By Richard Eberhart '26.New York: Oxford University Press, 1957. 72 pp. $4.00.
This good new book reminds us that Richard Eberhart has been and still is something of a maverick among modern poets. No one can make him the member of a school or the follower of a trend - or even the leader of one. He has been touched, of course, by the winds of doctrine and fashion that have blown through the poetry of the last thirty years. But he hasn't been blown off his course by any of them; he has turned each one - sirocco from the desert or north wind from the end of the world - into his own music, and has gone on his way rejoicing. It is indeed his manner of rejoicing that marks him out as a poet, and that gives, more particularly, a vivid individuality to the "great praises" of this latest volume. Sometimes his praise goes to the sensuous beauty of the natural world, caught in an instant when a penumbra of mystery surrounds it: By a Spring meadow I lay down by a river And felt the wind play on my cheek. By the sunlight
On the water I felt the strangeness of the world. Prone in the meadow by the side of the fast brook I saw the trout shooting his shadow under the willow.
This stanza is not only enchanting in itself, but is nicely appropriate to the theme of the poem in which it occurs, "Centennial for Whitman"; for it echoes, with a deliberate difference, the moments of strangely heightened perception (passive in appearance but active in effect) which break into even the dullest parts of Leaves of Grass.
Natural beauty is evoked in another fashion this time distantly reminding us of Wallace Stevens, though still bearing the unmistakable Eberhart signature — in the serenity and fullness of "Summer Landscape." But Eberhart's muse is a stranger to the harmony of nature as often as she is at home in it.
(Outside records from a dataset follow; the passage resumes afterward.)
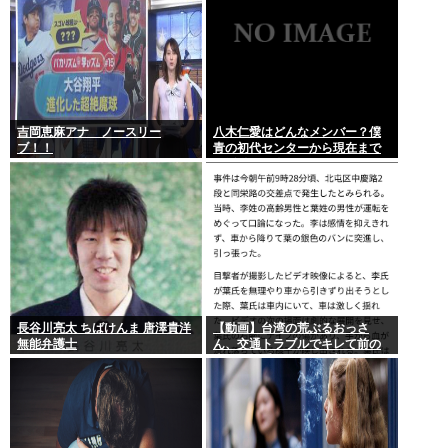
吉岡恵麻アナ ノースリー
八木仁愛はどんなメンバー？僕
ブ！！
青の初代センターから現在まで
の活動を紹介
長谷川亮太 ちばけんま 唐澤貴洋
【動画】台湾の荒ぶるおっさ
無能弁護士
ん、交通トラブルでキレて前の
車の運転手をナイフで斬りつけ
るも壮絶な返り討ちにあう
Most of the praises of this book are achieved on the far side of bitter conflict and struggle, of death itself:
The deaths of others first offend Seasoning our love with corpses. Then we look into the mirror To see if we have other resources.
None shows.
("On Getting Used to the World")
It is out of this bleak clarity, and not only out of his abounding perception of delight, that the poet builds his triumph, the old and yet always new one of life won from death:
... I recall in the Campo Santo, at Pisa, The work of medieval Giovanni
Who painted an old man, prone and dead, An infant, the soul, springing from his head.